'Anin, Reihan, Shaked, Thu 30.10.08, Morning

Observers: 
Leah, Tamar
Oct-30-2008
|
Morning
Translated by L.W

06:25 Aanin Checkpoint
We had only just parked when a man, his broken hand wrapped in a towel, approached us. He was on his way to hospital in Jenin. He told us in English that his uncle has land and he always had a pass, but now he is blacklisted for security reasons. He has no one to work his land or harvest the olives. In addition he asks that we act to open a lower gate in the area, closer to the village and the lower olive groves. We have heard such requests a few times because people don’t manage to work more than an hour or two a day, most of their time being wasted going back and forth, on a donkey at best, but usually on foot. The whole time that we spend at the checkpoint, we try to help a number of people who come with requests for passes to harvest olives. We are given lists of names of their children, 20+, who could help, but are at the "ready for terrorist acts" age. A number of tractors pass with people on their way to pick olives in the groves further down the road. Older people also go out to pick because the younger ones experience difficulty getting passes.

It is noteworthy that many of the passes state that return is permitted up to 21:00, but that right is negated because the checkpoint closes at 16:00.

07:25 Shaked-Tura Checkpoint
The hut before the gate is full of men who apparently work in Shaked Industrial Area, and are waiting for transport. Three cars are in line to enter. The inspection is slow and the driver of the third car gets out to stretch his legs.
A man coming out in the direction of Israel is very angry. He says that he waited an hour and they drove him mad in the terminal, and would we call and inform somebody that it is not okay. An older man stops and tells us that he has land on the Israeli side, and they will not allow him to bring even one sack of olives or oil unless he requests a telephoned permit (by cellphone) and waits for it a few hours at the checkpoint. He says that the soldier on the checkpoint will not make the request for him over the military communication system, and on the other hand the permit cannot be given on a cellphone – only on army communications. We keep talking with him and it becomes clear that he owns the land on which the checkpoint was erected. When it was built, they uprooted his olive trees. He still has not received compensation for the loss of the olives and the land. Since they grabbed his land, he built a house and dug a well on other land with a partial permit, but no permission to build, and the army destroyed the house and the well on June 19 2006. He appears dispirited and frustrated as he asks us what he is supposed to do in this situation. It was hard to answer that one.

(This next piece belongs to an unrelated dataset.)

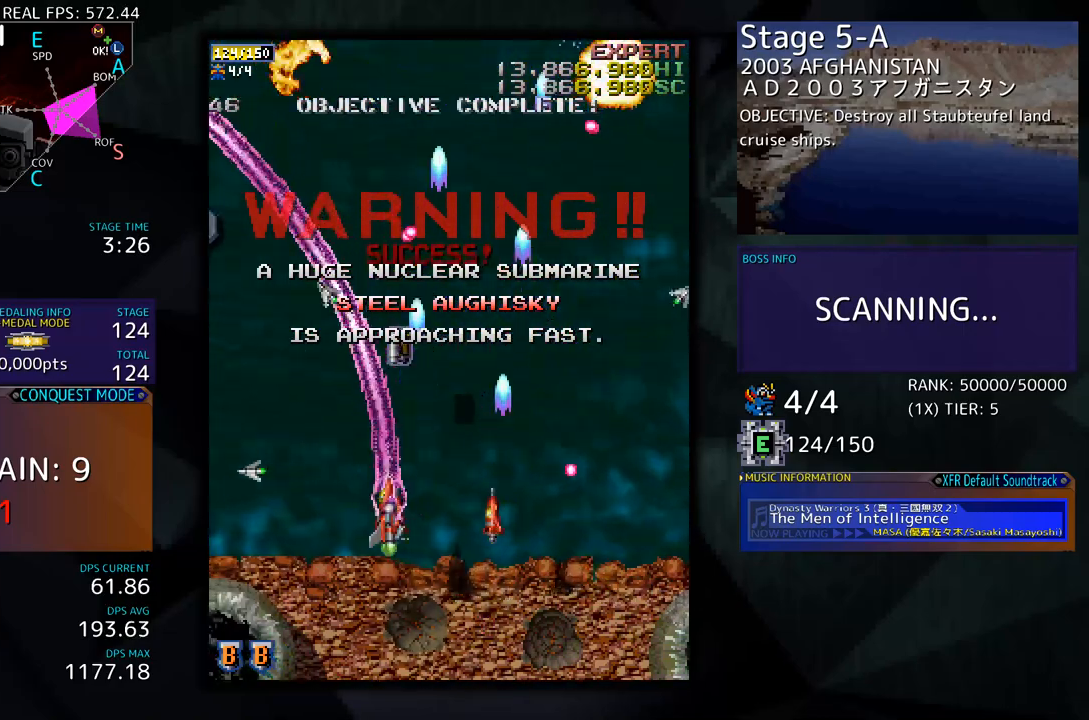
{"buttons": ["DPAD_LEFT"], "events": [[184, "DPAD_DOWN", "down"], [268, "DPAD_DOWN", "up"]]}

07:50 – a man passes and says that he has been here since 06:30 because the checking is very slow. In addition he complains about the process of renewal of permits. It takes four months to renew a pass, and the process cannot be started in advance, but only after the current pass expires. So there is a long gap during which they cannot work..

Another man stops and asks whether we have a camerainfo-icon to photograph the mud through which people are forced to pass. Both in front and behind the gate the ground is very muddy, and we saw a woman stuck with a pram and small children, dressed nicely for school, getting filthy by the mud. Leah spoke some time ago with the authorities, and was promised that the matter would be dealt with, and a year has passed with nothing changed.
We went to talk to the soldiers and, immediately, the checkpoint commander came over to us. He expressed sympathy and willingness to help, which sounded half sincere and half rehearsed, while explaining that we must, nevertheless, understand the operational motivations – a permanent solution cannot be found (whether concrete or gravel) because when the gate is closed they need to be able to see footprints. It is not possible to lay down planks temporarily because vehicles also cross at this place. Leah suggested a pedestrian lane on the side, or a narrow plank bridge that will not interfere with traffic, but we see that the young man’s patience is running out, and we have to make do with yet another promise that they will try to do something.

08:15 Reihan-Bartaa Checkpoint
The taxi drivers who are always on the inner side of the checkpoint say that this morning there was a technical hitch with the inspection machine, and the pressures grew. Now the transit is flowing. At the vehicle exit, four cars are in the inspection compound. A man passes by with an explosives detector, and four others stand and watch. Five cars are waiting in line. The situation does not change in the next 15 minutes until we leave.